What Happens To ‘Marvel’s Avengers’ And ‘Guardians’ In The Square Enix-Embracer Sale?

Square Enix #SquareEnix

Avengers

CD

The gaming industry was startled awake this morning with news that Square Enix had sold its western studios, Eidos and Crystal Dynamics, to Embracer Group for $300 million.

The deal, by most outside observer accounts, is a steal for Embracer, which recently bought Gearbox for $1.3 billion, and here it’s getting two talented AAA developers and a host of original IPs like Tomb Raider, Deus Ex, Thief and Legacy of Kain.

However, questions remain about what these two studios have been focused on for their last two projects, which were both licensed Marvel games under Square Enix, Marvel’s Avengers and Guardians of the Galaxy.

Guardians of the Galaxy

Square Enix

Specifically, what happens to Avengers, a live service game where fans are waiting around for substantive content, and what happens with potential future Marvel projects, like a theoretical Guardians sequel?

There is kind of an answer to this.
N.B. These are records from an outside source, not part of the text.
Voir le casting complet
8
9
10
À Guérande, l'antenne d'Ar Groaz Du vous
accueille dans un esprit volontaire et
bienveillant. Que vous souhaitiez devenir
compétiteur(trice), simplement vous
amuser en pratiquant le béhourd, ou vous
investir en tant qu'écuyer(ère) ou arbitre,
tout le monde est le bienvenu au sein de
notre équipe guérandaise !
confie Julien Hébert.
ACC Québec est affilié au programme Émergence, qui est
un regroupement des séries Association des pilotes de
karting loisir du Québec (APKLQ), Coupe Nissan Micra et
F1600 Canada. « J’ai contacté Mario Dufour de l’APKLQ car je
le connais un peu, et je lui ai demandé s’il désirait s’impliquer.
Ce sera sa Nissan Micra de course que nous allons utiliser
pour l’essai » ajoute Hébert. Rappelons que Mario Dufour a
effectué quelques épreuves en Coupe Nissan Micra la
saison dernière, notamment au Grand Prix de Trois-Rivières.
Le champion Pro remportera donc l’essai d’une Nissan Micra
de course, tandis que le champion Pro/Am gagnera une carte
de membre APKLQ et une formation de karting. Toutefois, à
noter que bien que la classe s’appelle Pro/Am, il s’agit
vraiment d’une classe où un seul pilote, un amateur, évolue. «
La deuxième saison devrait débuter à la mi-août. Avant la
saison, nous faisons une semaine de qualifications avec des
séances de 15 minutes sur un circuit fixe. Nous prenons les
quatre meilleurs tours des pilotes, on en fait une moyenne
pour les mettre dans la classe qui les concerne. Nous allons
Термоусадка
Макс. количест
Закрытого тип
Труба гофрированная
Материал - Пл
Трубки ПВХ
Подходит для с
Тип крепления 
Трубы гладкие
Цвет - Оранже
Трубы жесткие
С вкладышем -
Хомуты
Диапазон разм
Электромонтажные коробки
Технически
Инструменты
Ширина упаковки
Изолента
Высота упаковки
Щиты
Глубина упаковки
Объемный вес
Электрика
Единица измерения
As part of the livestream announcing the deal, Embracer was asked the question. They indicated that currently published games like Avengers and Guardians would be moving over after the deal, but future games would require working out a deal with the license holder (Marvel), and that approval has not been acquired yet.

That said, given that the deal seems mainly focused on listing all the classic gaming IPs that have come over to Embracer now, it seems unlikely that a main priority going forward would be a huge resurgence of Avengers content in year two after launch, past what’s already planned, or a sequel to Guardians of the Galaxy, critically praised but according to Square Enix’s own financials, caused Eidos to have a profit margin of just 0.65% in 2021.

We already know that Crystal Dynamics is now busy building a new Tomb Raider game in Unreal Engine 5, while at the same time, helping Microsoft out with Xbox’s Perfect Dark (I would assume that will continue). Eidos, meanwhile, seems poised to take on something like a new Deus Ex game, or dip back into an old IP that comes along with this deal like Thief. It just doesn’t make a ton of sense to throw them on Guardians of the Galaxy 2.

There has been a rift between Square Enix and its Western studios for a long while now, as they’ve always accused them of “underperforming” despite millions of sales and general critical and audience acclaim. But the numbers…do sort of support that, and going forward, it doesn’t seem like the Marvel license may be a priority for either Embracer or Square Enix to maintain at the moment, though plenty of Marvel titles are in the works elsewhere.

In short, this seems far more likely to resurrect series like Deus Ex and Thief than save Avengers’ live service ambitions or greenlight a Guardians sequel. And honestly, that may be the best path forward.